### [Records for processing]
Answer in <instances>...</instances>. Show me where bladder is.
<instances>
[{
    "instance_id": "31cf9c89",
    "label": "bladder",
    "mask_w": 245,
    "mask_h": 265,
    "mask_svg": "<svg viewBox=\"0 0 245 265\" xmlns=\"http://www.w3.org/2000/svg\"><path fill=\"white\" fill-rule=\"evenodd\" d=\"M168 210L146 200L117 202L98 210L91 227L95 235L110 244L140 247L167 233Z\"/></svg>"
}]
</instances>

---

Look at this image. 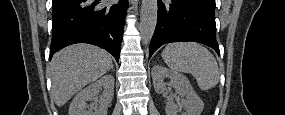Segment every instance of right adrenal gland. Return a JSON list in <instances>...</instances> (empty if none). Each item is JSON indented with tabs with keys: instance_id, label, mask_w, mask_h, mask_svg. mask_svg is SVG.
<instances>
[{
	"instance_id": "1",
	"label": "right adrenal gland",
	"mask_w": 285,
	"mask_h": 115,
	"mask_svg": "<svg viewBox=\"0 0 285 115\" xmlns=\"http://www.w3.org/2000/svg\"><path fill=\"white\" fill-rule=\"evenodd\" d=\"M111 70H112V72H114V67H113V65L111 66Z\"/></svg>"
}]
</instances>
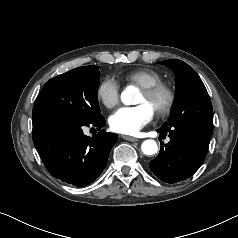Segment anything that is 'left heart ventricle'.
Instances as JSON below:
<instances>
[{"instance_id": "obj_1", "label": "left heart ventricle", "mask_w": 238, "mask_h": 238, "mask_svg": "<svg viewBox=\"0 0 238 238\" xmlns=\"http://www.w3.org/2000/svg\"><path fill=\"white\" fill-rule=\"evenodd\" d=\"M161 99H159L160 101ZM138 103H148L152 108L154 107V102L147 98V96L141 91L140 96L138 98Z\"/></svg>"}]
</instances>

* * *

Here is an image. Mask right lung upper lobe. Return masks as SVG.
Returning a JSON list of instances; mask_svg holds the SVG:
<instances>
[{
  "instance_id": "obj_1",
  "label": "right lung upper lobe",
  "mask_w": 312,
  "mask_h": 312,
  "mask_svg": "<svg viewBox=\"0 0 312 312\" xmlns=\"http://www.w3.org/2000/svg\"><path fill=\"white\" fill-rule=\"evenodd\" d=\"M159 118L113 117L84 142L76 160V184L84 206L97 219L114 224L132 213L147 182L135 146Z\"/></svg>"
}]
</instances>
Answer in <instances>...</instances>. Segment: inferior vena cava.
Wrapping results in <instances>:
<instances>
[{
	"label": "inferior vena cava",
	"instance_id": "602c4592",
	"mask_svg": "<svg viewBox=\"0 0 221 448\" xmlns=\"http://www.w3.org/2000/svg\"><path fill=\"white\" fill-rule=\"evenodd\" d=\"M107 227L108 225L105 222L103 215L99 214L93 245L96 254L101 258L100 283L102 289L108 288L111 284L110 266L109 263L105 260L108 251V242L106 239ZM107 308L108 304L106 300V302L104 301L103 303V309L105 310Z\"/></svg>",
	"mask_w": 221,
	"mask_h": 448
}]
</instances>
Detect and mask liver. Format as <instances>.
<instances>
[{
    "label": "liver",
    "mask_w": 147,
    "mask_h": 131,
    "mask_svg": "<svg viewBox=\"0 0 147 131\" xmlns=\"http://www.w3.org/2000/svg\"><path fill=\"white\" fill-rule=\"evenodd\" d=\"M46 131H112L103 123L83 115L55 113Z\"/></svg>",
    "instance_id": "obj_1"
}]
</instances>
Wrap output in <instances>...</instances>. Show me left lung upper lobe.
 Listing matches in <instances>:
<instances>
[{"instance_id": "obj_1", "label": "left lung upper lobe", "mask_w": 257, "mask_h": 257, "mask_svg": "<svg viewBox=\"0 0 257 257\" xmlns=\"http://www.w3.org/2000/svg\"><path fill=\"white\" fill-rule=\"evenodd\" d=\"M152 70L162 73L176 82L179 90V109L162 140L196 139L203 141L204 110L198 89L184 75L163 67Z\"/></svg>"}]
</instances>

### [Task details]
Gather every line above that contains the word "Show" and copy each such line in full. Case counts.

### [Task output]
Answer in <instances>...</instances>. Show me where bladder is.
Wrap output in <instances>...</instances>. Show me left lung upper lobe.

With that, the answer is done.